Furthermore, we have now smart-glasses and head mounted displays capable of displaying virtual images (AR/VR) blended with our natural view of the physical world (MS Hololens, Magic Leap, Oculus Rift). These devices can also understand gestures.
All indicates we will be using our voice instead of typing, and we will be interacting with images well outside the limitations of today’s smartphone screens.
Now, let’s recap what the smartphone wars taught us over the last decade, and, let’s couple it with the early signs of what’s to come:
Services are the enabler and differentiator driving hardware sales. (the interface and point of entry for the user is king, think search box or voice recognition)
The majority of profits come from Hardware sales (think iphone revenues, hence Apple smartwatch)
Smartphone industry is mature and poised to disruption (market is ready to accept new propositions)
The new disruption wave of services will be driven by virtual assistants operated by voice and gestures combined with virtual reality (digital images outside phone screens) running on new smart wearable/apparel hardware (again, think voice enabled interfaces, Siri, Cortana, Google Now as disruptors at interface level)
We can discern how new disruption devices will be. At the intersection of some sort of smart – eyeware with powerful Augmented Reality display and an advanced voice recognition capabilities, coupled with wireless earbuds, as well as with other wearable apparel equipped with sensors all over our body.
But more important than any of these pieces of hardware, (remember, services drive hardware adoption not the other way around), services in this new smart-wearable context will be delivered through the new access points, voice and gestures.
Access determines hardware but, the key element gluing all together and managing how humans interact with this new mobile computing platform is Artificial Intelligence.
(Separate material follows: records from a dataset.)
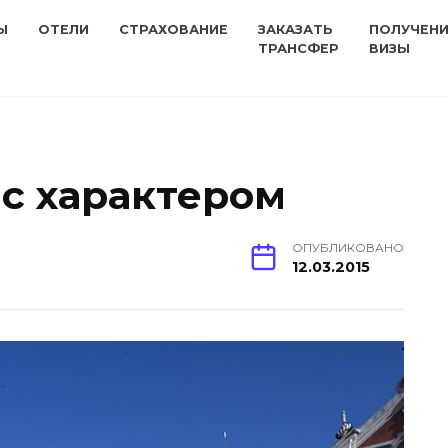
Ы
ОТЕЛИ
СТРАХОВАНИЕ
ЗАКАЗАТЬ
ПОЛУЧЕН
ТРАНСФЕР
ВИЗЫ
 с характером
ОПУБЛИКОВАНО
12.03.2015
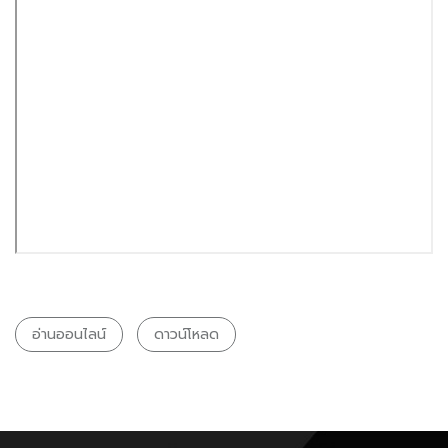
อ่านออนไลน์
ดาวน์โหลด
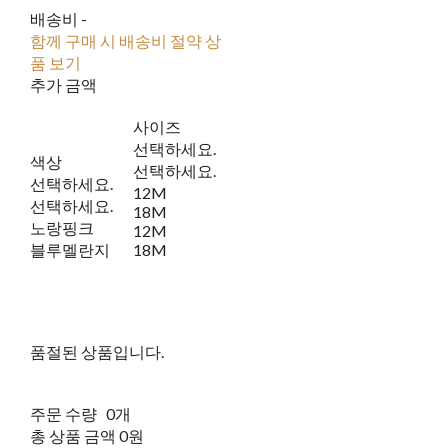
배송비
-
함께 구매 시 배송비 절약 상
품 보기
추가 금액
사이즈
선택하세요.
색상
선택하세요.
선택하세요.
12M
선택하세요.
18M
노랑핑크
12M
블루멜란지
18M
품절된 상품입니다.
주문 수량
0개
총 상품 금액
0원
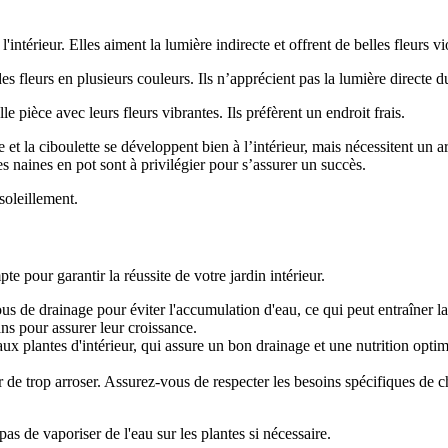
 l'intérieur. Elles aiment la lumière indirecte et offrent de belles fleurs 
s fleurs en plusieurs couleurs. Ils n’apprécient pas la lumière directe du
 pièce avec leurs fleurs vibrantes. Ils préfèrent un endroit frais.
 et la ciboulette se développent bien à l’intérieur, mais nécessitent un a
s naines en pot sont à privilégier pour s’assurer un succès.
soleillement.
e pour garantir la réussite de votre jardin intérieur.
us de drainage pour éviter l'accumulation d'eau, ce qui peut entraîner la
ans pour assurer leur croissance.
 aux plantes d'intérieur, qui assure un bon drainage et une nutrition opt
ter de trop arroser. Assurez-vous de respecter les besoins spécifiques de 
pas de vaporiser de l'eau sur les plantes si nécessaire.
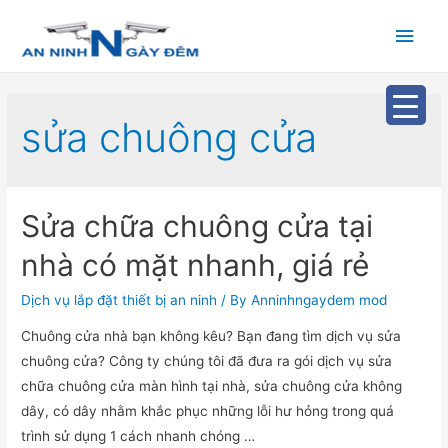
Main
Men
sửa chuông cửa
Sửa chữa chuông cửa tại
nhà có mặt nhanh, giá rẻ
Dịch vụ lắp đặt thiết bị an ninh
/ By
Anninhngaydem mod
Chuông cửa nhà bạn không kêu? Bạn đang tìm dịch vụ sửa
chuông cửa? Công ty chúng tôi đã đưa ra gói dịch vụ sửa
chữa chuông cửa màn hình tại nhà, sửa chuông cửa không
dây, có dây nhằm khắc phục những lỗi hư hỏng trong quá
trình sử dụng 1 cách nhanh chóng …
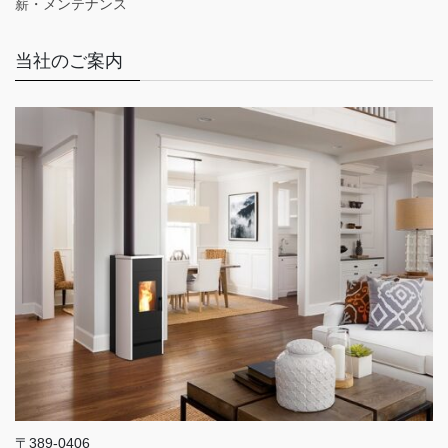
薪・メンテナンス
当社のご案内
〒389-0406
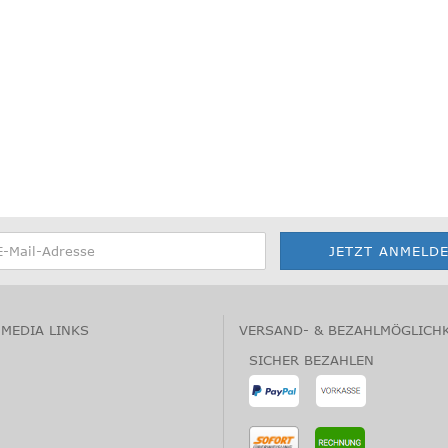
 MEDIA LINKS
VERSAND- & BEZAHLMÖGLICH
SICHER BEZAHLEN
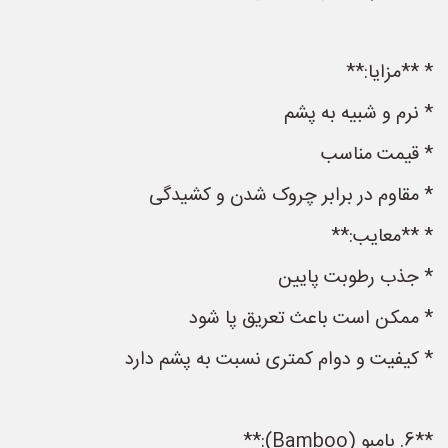
* **مزایا:**
* نرم و شبیه به پشم
* قیمت مناسب
* مقاوم در برابر چروک شدن و کشیدگی
* **معایب:**
* جذب رطوبت پایین
* ممکن است باعث تعریق پا شود
* کیفیت و دوام کمتری نسبت به پشم دارد
**6. بامبو (Bamboo):**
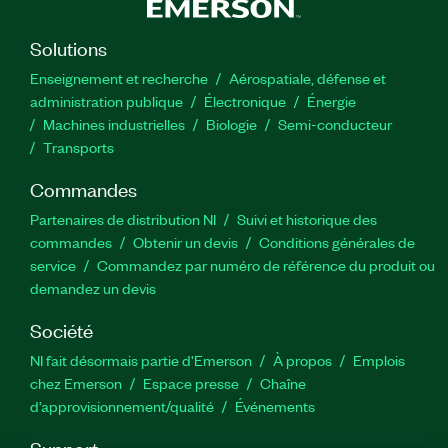
Solutions
Enseignement et recherche
Aérospatiale, défense et
administration publique
Électronique
Énergie​
Machines industrielles
Biologie
Semi-conducteur
Transports
Commandes
Partenaires de distribution NI
Suivi et historique des
commandes
Obtenir un devis
Conditions générales de
service
Commandez par numéro de référence du produit ou
demandez un devis
Société
NI fait désormais partie d'Emerson
À propos
Emplois
chez Emerson
Espace presse
Chaîne
d’approvisionnement/qualité
Événements
Support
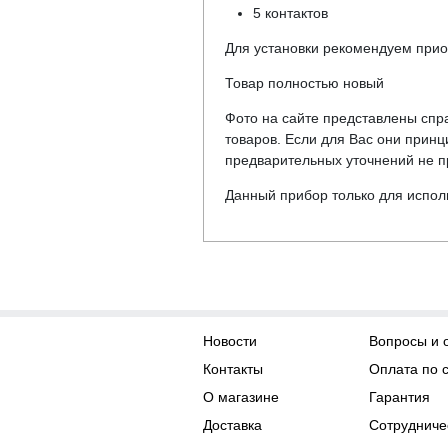
5 контактов
Для установки рекомендуем при
Товар полностью новый
Фото на сайте представлены спра
товаров. Если для Вас они прин
предварительных уточнений не пр
Данный прибор только для испол
Новости
Вопросы и 
Контакты
Оплата по 
О магазине
Гарантия
Доставка
Сотрудниче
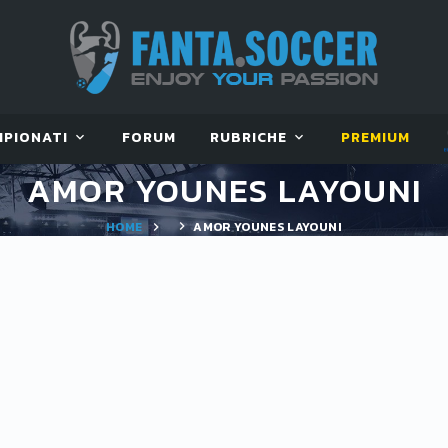
MPIONATI
FORUM
RUBRICHE
PREMIUM
AMOR YOUNES LAYOUNI
HOME
AMOR YOUNES LAYOUNI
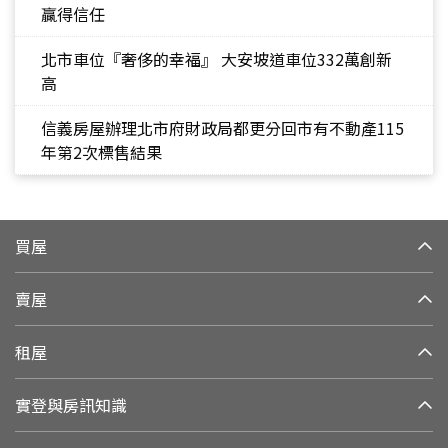
贏得信任
北市車位『奢侈的幸福』 大安坡道車位332萬創新
高
信義房屋辦理北市府財政局都更分回市有不動產115
年第2次標售結果
買屋
賣屋
租屋
實登與房訊知識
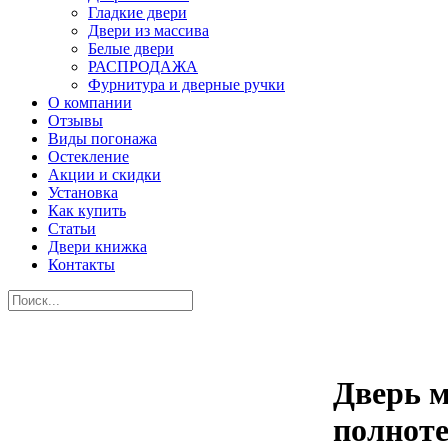
Гладкие двери
Двери из массива
Белые двери
РАСПРОДАЖА
Фурнитура и дверные ручки
О компании
Отзывы
Виды погонажа
Остекление
Акции и скидки
Установка
Как купить
Статьи
Двери книжка
Контакты
Дверь 
полноте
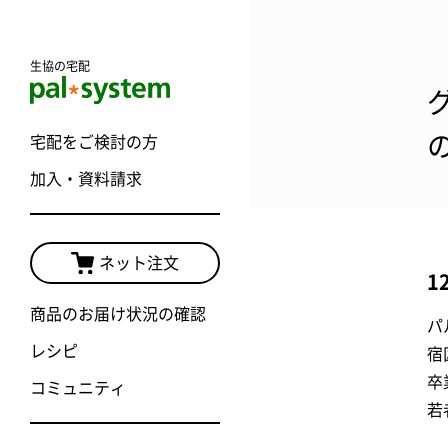
生協の宅配
宅配をご検討の方
加入・資料請求
ネット注文
1
商品のお届け状況の確認
パ
レシピ
宿
卒
コミュニティ
若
Artificial Intelligence in the form of a guardian angel (yes, the movie Her is an excellent representation of this concept, otherwise refer to HAL the ill computer in 2001 Space Odissey).
If you google ‘virtual assistant’ you’ll get around 18M entries, and you’ll struggle browsing results endlessly to find even the first reference to a truly artificial virtual assistant. It means we are still far from a practical ‘HER’ like experience and for the time being, we are hiring human assistants by the hour to do the tasks, offshore.
Most likely, we will be flooded by wearables, smart glasses, apparel and all kind of fragmented technologies while the new AI powered, cloud based operating system, takes over control of human interaction with the world.
Whoever gets that AI guardian angel operating system to work seamlessly with humans, will disrupt the disruptors and will take control over the wearable hardware, which ultimately will need to bend to its (proprietary) specifications or be left out of the service proposition.
Jay Samit, author of Disrupt Yourself, said
“Disruption causes vast sums of money to flow from existing businesses and business models to new entrants”.